Mi rumbo es el Auditorio
Central de la Universidad Nacional, sede Manizales. Mi cita es extraña,
asistiré por espacio de cinco días a un Jazz Camp. Nada más raro en mi mundo
literario que un campamento musical. De niño acampé en lugares salvajes como el
Silencio, un lugar a dos o tres kilómetros en el Occidente del corregimiento de
Arauca, en el Sur del Departamento de Caldas.

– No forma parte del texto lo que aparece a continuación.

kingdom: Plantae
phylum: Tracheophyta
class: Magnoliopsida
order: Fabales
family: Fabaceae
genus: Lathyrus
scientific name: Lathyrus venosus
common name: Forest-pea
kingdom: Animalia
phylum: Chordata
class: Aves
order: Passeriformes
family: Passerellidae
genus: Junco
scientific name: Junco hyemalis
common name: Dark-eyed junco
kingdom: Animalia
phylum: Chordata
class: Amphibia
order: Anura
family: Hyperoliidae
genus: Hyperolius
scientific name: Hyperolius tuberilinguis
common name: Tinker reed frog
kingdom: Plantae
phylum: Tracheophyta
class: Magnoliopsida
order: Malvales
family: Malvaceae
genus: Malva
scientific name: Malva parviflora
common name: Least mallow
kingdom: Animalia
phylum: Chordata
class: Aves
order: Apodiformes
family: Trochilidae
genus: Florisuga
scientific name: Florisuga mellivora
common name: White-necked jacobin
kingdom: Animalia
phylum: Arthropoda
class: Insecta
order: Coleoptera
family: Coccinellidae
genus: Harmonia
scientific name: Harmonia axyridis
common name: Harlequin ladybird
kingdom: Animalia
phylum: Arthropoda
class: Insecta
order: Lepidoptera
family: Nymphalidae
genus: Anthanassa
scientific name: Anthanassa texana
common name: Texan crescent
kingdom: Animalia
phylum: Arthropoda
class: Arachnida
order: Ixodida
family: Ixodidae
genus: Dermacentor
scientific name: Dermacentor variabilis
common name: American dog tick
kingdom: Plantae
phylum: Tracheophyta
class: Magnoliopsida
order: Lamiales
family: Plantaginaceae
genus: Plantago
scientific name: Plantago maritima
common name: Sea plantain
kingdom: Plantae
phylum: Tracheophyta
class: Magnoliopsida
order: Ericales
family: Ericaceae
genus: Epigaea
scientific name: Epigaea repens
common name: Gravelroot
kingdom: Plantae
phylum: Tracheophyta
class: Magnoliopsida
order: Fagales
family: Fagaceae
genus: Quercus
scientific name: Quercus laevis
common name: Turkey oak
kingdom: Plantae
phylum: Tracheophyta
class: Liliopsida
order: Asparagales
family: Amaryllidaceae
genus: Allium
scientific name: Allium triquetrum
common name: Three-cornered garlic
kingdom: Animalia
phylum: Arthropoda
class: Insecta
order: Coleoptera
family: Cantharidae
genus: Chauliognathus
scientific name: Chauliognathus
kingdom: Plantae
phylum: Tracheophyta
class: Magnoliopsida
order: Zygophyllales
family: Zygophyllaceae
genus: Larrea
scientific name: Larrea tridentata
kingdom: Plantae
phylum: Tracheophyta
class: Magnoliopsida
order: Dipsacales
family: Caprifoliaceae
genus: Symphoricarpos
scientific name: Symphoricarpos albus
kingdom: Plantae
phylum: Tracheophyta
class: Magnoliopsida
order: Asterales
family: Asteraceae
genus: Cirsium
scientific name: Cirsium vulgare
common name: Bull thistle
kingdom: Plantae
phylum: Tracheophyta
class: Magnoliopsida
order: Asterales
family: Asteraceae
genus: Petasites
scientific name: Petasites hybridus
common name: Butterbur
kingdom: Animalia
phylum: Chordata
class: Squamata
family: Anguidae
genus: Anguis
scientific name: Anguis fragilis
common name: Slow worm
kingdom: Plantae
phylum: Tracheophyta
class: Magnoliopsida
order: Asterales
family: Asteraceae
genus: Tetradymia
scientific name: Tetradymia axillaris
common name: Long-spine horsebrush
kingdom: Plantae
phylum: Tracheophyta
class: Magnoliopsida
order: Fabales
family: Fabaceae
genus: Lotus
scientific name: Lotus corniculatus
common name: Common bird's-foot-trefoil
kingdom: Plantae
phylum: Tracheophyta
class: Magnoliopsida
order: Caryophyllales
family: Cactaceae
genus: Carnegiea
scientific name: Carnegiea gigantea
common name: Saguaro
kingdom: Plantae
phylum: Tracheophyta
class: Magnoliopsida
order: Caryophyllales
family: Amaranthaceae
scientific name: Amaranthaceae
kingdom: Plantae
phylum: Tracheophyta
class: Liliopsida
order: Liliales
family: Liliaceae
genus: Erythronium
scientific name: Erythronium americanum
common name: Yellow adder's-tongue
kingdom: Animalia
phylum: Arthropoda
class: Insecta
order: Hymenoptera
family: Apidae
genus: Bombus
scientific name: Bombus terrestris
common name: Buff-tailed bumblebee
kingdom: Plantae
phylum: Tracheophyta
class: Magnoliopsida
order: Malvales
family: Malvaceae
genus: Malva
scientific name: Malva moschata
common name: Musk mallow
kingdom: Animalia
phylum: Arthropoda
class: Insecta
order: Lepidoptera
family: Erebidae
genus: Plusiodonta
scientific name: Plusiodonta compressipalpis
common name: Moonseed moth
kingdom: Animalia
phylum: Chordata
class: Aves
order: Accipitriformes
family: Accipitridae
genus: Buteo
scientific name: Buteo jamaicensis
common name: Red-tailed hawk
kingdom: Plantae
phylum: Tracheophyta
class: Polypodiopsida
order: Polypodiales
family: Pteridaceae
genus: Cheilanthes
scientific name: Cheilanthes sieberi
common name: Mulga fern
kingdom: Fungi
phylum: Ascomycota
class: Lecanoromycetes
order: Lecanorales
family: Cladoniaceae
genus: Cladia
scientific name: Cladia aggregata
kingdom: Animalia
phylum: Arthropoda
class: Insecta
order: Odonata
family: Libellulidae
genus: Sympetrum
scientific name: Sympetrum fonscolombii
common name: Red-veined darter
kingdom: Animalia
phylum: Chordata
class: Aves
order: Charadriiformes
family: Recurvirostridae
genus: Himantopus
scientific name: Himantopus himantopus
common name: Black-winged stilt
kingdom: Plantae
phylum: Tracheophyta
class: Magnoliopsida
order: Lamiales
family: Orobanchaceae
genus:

Era la selva virgen para un niño
de doce años, esa sería la edad en que empecé a alejarme de mi casa para
asistir a los campamentos de la tropa a la que pertenecía.
Luego conocí La
Carrilera, El Kilómetro 41, Peñas, El Salto del Cacique, Tareas, El Águila, La
Esmeralda y un sinnúmero de sitios propios para acampar en vacaciones de Semana
Santa o de mitad de año.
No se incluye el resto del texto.